A scatterplot showing the relationship between rated difficulty and confidence at the level of the individuals. Each point represents one participant. A point’s position on the x-axis indicates a participant’s mean rated difficulty across the whole task. The position on the y-axis indicates the participant’s mean confidence across the task. Point color and shape indicate participant group: light blue circles represent facial examiners; dark blue triangles represent super-recognizers. For confidence, lower values indicate a lower level of confidence; higher values reflect higher confidence. For difficulty ratings, lower values indicate ease; higher values indicate greater difficulty.
3.3.2 |. Behavioral insight: Confidence, difficulty, and accuracy
We tested the extent to which face specialists have insight into their own accuracy. Previous studies have measured the extent to which super-recognizers can estimate their own accuracy using self-report questionnaires to estimate face recognition ability (Bate &Dudfield, 2019; Bobak et al., 2018). Instead of self-estimated ability, our measure of insight was the degree to which a person’s confidence and difficulty ratings were correlated with their accuracy on the test. For each participant, we computed their mean confidence and difficulty rating across the entire task. Accuracy was measured using AUC. Detailed analyses of difficulty ratings can be found in the Supporting information.
First, we measured the relationship between participants’ mean confidence and accuracy with Kendall’s τ correlation. This was computed separately for facial examiners and super-recognizers. For both groups, participants who were more confident on average tended to be more accurate (facial examiners: τ = 0.29, p = .002; super-recognizers: τ = 0.54, p = .01, Figure 6). Therefore, those in both face specialist groups demonstrated insight into their own accuracy. The relationship between mean rated difficulty and accuracy was consistent with those of mean confidence: people who found the task more difficult overall tended to be less accurate (facial examiners: τ = −022, p = .02; super-recognizers: τ = −0.48, p = .023, Figure 6).

### Directive 1:
Answer these questions about the excerpt on face specialists' insight into their own accuracy:
(a) In the scatterplot, which participant group do the dark blue triangles represent?
(b) What was used to measure accuracy?
(c) What statistic measured the relationship between participants' mean confidence and accuracy?

Dataset records:
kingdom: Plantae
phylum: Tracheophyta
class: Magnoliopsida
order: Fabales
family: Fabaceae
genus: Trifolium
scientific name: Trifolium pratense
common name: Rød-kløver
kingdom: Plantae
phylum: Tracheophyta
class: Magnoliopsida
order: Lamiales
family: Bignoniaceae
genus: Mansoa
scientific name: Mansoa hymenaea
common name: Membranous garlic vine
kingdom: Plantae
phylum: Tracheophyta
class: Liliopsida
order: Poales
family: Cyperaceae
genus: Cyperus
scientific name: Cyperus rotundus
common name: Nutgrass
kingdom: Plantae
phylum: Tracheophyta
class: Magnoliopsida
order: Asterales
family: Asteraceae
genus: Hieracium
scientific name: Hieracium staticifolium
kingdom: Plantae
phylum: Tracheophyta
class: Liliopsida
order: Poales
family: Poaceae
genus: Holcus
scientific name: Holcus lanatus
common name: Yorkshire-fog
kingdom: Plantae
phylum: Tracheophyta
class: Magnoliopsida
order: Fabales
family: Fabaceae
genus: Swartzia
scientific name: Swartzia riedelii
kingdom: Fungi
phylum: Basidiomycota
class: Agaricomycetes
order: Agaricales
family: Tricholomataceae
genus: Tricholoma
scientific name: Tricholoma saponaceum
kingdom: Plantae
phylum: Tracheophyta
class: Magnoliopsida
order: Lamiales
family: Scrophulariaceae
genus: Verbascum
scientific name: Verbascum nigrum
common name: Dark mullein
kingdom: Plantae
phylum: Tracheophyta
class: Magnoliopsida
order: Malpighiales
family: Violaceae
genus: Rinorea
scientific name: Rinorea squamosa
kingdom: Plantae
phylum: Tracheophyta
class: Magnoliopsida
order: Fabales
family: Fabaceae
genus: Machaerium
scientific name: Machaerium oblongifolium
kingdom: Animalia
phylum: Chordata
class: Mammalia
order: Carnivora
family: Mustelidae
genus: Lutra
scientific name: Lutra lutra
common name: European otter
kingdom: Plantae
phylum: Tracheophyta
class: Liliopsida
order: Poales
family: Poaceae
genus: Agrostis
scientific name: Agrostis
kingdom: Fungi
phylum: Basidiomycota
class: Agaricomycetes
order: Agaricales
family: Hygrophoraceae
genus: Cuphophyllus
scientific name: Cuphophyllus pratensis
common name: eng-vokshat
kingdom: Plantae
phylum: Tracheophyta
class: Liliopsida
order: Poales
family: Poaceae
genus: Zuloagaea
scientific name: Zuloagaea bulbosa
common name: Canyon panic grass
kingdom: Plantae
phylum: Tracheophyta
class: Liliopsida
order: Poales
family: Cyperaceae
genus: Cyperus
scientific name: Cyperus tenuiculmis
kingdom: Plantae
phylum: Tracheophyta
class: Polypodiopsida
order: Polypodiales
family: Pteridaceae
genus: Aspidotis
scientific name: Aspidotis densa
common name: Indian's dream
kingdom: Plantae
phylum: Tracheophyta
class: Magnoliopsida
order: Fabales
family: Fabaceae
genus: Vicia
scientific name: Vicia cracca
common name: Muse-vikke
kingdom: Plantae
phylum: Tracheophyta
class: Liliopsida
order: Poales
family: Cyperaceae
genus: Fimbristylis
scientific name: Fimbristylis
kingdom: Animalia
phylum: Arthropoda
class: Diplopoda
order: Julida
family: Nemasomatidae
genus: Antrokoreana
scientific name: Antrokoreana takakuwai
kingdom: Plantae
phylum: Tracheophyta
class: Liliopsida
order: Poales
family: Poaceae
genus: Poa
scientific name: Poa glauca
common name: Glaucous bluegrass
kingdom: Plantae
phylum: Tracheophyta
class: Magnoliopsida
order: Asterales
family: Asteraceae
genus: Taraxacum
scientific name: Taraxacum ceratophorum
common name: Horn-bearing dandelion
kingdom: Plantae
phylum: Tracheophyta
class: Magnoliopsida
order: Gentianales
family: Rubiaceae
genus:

### Directive 2:
Rewrite the entries from the line with "genus: Aspidotis" through the end of the entries, replacing "scientific name" with "species name" and changing nothing else. Give only those lines.

### Exercise output 1:
(a) Super-recognizers
(b) AUC
(c) Kendall's τ correlation

### Exercise output 2:
genus: Aspidotis
species name: Aspidotis densa
common name: Indian's dream
kingdom: Plantae
phylum: Tracheophyta
class: Magnoliopsida
order: Fabales
family: Fabaceae
genus: Vicia
species name: Vicia cracca
common name: Muse-vikke
kingdom: Plantae
phylum: Tracheophyta
class: Liliopsida
order: Poales
family: Cyperaceae
genus: Fimbristylis
species name: Fimbristylis
kingdom: Animalia
phylum: Arthropoda
class: Diplopoda
order: Julida
family: Nemasomatidae
genus: Antrokoreana
species name: Antrokoreana takakuwai
kingdom: Plantae
phylum: Tracheophyta
class: Liliopsida
order: Poales
family: Poaceae
genus: Poa
species name: Poa glauca
common name: Glaucous bluegrass
kingdom: Plantae
phylum: Tracheophyta
class: Magnoliopsida
order: Asterales
family: Asteraceae
genus: Taraxacum
species name: Taraxacum ceratophorum
common name: Horn-bearing dandelion
kingdom: Plantae
phylum: Tracheophyta
class: Magnoliopsida
order: Gentianales
family: Rubiaceae
genus:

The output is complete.